━━━ Source text

Fusion_power September 7, 2016 12:17 AM

I put a Tesla turbine down at the river behind the house and connected it to a 15 kva generator head. When I open the sluice, that thing hums and makes so much electricity that it glows in the dark. Between the turbine generator and the 25 kw of solar panels, I might survive the apocalypse. Only problem I have is neither one of em will mow my grass. You got one of them 4 lane texas lawn mowers I could borrow?

I got the first side extension out of the electrolysis bath this evening and washed the rust off of it, then rubbed it dry. The second is in the electro-bath tonight and will be ready tomorrow. I'll buy some dark gray paint and coat them, then sand down the tops and wax them with a good quality car polish.

Tomorrow will get the first of the table saw disassembly when I remove the trunions. I plan on putting all of the cast iron parts in the electrolysis bath and then giving them a coat of paint to last a lot of years.

AlittleSalt September 7, 2016 12:34 AM

Welcome to Texas :))

Worth1 September 7, 2016 01:55 PM

[QUOTE=Fusion_power;591308]I got the first side extension out of the electrolysis bath this evening and washed the rust off of it, then rubbed it dry. The second is in the electro-bath tonight and will be ready tomorrow. I'll buy some dark gray paint and coat them, then sand down the tops and wax them with a good quality car polish.

Tomorrow will get the first of the table saw disassembly when I remove the trunions. I plan on putting all of the cast iron parts in the electrolysis bath and then giving them a coat of paint to last a lot of years.[/QUOTE]


I use mineral oil on all my rustables it works much much better than car wax.
A good ISO 32 or 46 hydraulic fluid works just fine.
It will creep into every crack and crevasse, and put it on your threads when you put stuff back together.
It also makes the wood slide across the surface like greased lightning.
And there is no worries about it getting in the wood and staining it.
I used a brand new flat Norton India stone to surface the top of my saw then polished with 600 grit and oil on a flat board.

Can you tell us the model number of the saw.

Worth

Worth1 September 7, 2016 06:36 PM

I got up today ready to drill the holes, put the center drill in the chuck reached up to grab the chuck key and it was gone.

━━━━━━

## Task item
According to the forum thread, what does Worth1 use on rustable surfaces in place of car wax?

━━━ Source data

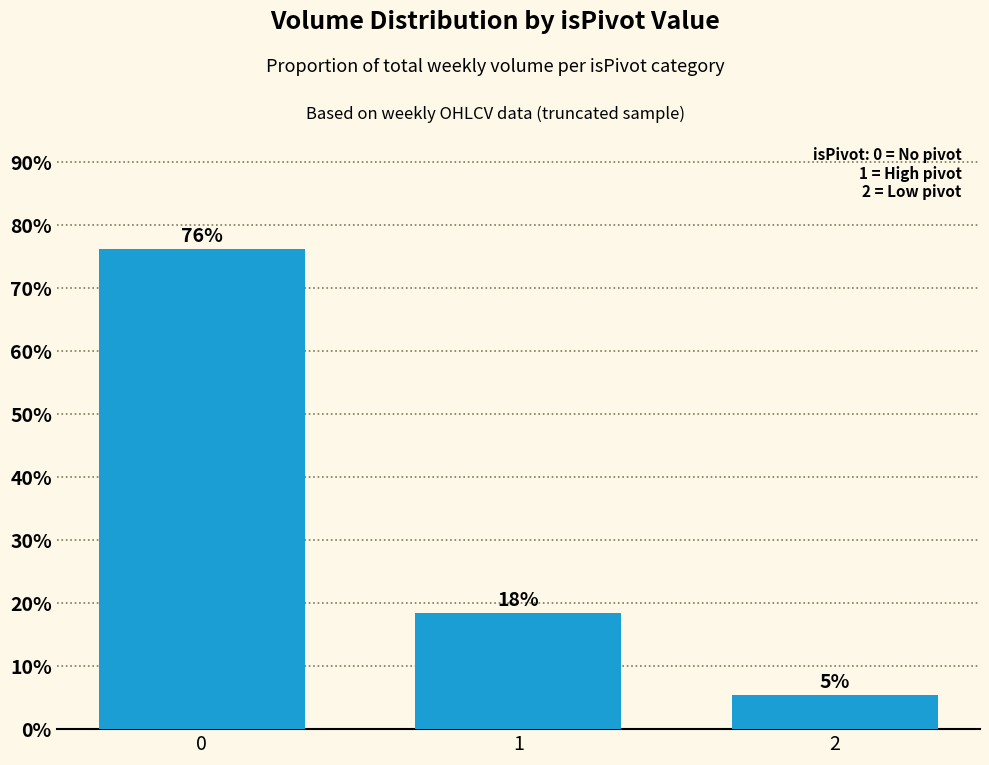

The chart shows a value of 30.8 at 0. True or false?

False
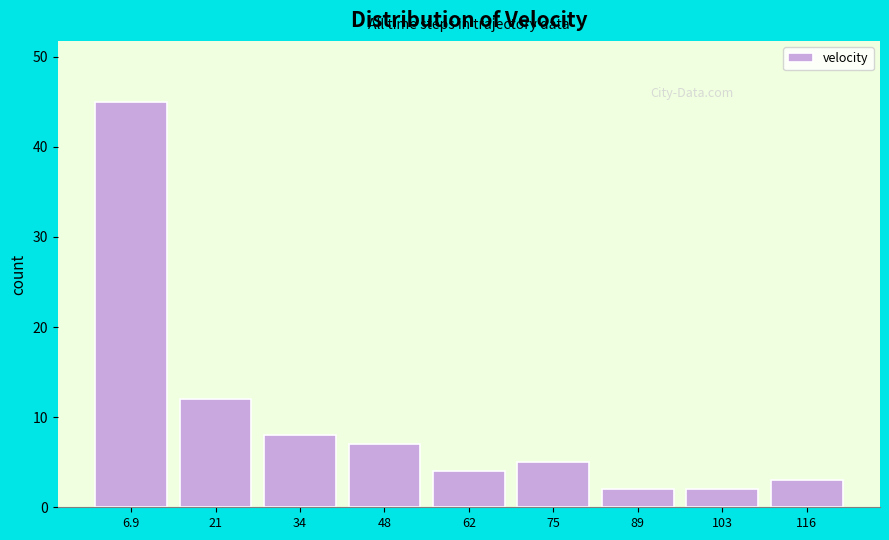

Which range on the x-axis has the tallest bar?

0 to 14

━━━━━━

## Reply
Mineral oil.